Cercò di resistere il più possibile, ma la barca ondeggiava dolcemente e il vecchio canticchiava con timbro di basso, il sole tiepido le asciugava i vestiti e le palpebre calavano immergendola in un rosso confortante.
- Eh, poverine, come le hanno ridotte, quei vigliacchi schifosi, razzisti immondi, ci vorrebbe la ghigliottina, lo dico sempre io, la ghigliottina per quei maiali senza fegato pezzi di…
- Tesoro, si è svegliata – sentì dire al vecchio.
Lalia si tirò a sedere, le facevano male la pancia, le braccia, le gambe. Anche le mani. Si sentiva pulita, odorava di bucato.
- Sara? – chiamò.
Vide il barcaiolo abbassare lo sguardo. Doveva averle portate in salvo, dopotutto. Una vecchia che aveva l’aria di essere una strega le si avvicinò porgendole una tazza fumante.
- Ecco, prendi prima un po’ di tè, piccola, un buon tè prima di vedere la tua povera sorella.
- Non lo voglio – rispose, di nuovo all’erta. – Sara! – sbottò alzandosi dal giaciglio. Dov’era il suo coltello?
Si guardò attorno freneticamente e sentì che gli occhi pungevano di lacrime. Il vecchio faceva avanti e indietro per la stanza, le mani incrociate dietro la schiena. La vecchia scosse la testa, le labbra tirate, poi le andò incontro e s’inginocchiò. – Mi dispiace tanto, le ho provate tutte.

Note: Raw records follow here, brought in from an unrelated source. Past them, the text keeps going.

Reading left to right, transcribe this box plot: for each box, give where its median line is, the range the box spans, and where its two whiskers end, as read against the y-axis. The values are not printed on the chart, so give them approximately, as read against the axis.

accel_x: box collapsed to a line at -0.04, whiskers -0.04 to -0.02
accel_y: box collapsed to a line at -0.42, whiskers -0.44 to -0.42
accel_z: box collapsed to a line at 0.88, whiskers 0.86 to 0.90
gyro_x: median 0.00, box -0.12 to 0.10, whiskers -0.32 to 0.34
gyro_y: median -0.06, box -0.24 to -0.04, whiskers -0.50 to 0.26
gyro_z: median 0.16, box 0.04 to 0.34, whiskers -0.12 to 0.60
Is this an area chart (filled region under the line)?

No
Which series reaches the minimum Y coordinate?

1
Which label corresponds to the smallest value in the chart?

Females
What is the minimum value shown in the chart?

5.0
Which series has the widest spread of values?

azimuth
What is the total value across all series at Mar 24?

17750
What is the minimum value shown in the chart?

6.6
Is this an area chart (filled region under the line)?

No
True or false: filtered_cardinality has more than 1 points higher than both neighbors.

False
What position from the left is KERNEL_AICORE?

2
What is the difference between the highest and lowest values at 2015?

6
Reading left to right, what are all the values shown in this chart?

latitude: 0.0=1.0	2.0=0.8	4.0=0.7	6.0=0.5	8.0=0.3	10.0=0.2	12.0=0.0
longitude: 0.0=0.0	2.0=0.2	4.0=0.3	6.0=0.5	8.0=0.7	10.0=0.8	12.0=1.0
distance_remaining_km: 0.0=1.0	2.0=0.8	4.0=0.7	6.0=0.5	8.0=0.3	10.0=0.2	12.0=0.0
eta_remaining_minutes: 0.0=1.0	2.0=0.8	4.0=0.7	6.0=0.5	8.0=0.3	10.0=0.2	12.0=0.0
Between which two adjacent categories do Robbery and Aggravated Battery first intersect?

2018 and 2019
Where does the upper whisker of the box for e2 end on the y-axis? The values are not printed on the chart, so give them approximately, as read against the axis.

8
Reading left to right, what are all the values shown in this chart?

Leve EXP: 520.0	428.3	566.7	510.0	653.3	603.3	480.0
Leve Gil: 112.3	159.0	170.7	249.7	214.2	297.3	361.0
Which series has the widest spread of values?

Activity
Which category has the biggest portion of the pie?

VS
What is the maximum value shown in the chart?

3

Lalia la fissò negli occhi e storse le labbra, vedeva appannato, era come un giunco scosso dalla tempesta. Poi un grido sottile le uscì dalla bocca e si mischiò al vento, corse sul fiume e riecheggiò per le valli. Nelle loro case, le donne rabbrividirono e gli uomini si sentirono ghiacciare.
Bruciarono Sara e sparsero le sue ceneri al vento. Lalia rimase col barcaiolo e la moglie, ma non fu mai felice e dopo pochi anni, quando iniziava appena a diventare una donna, si lasciò morire. Lungo le valli del fiume Levenna, per molti e molti anni a venire, si raccontò di uno spirito assetato di vendetta, che attirava gli uomini col suono melodioso di un flauto e li lasciava con la gola squarciata. E ogni volta che a un girovago veniva offerto un cuore di cervo, e moriva senza ragione, nel cuore della giovinezza, per alimentare l’odio e l’orgoglio delle famiglie delle valli, allora lungo il fiume si sentiva un grido sottile, che cantava una nenia di morte. E tutti sapevano che l’aurora dorata, il giorno a venire, avrebbe baciato il corpo sgozzato di un assassino.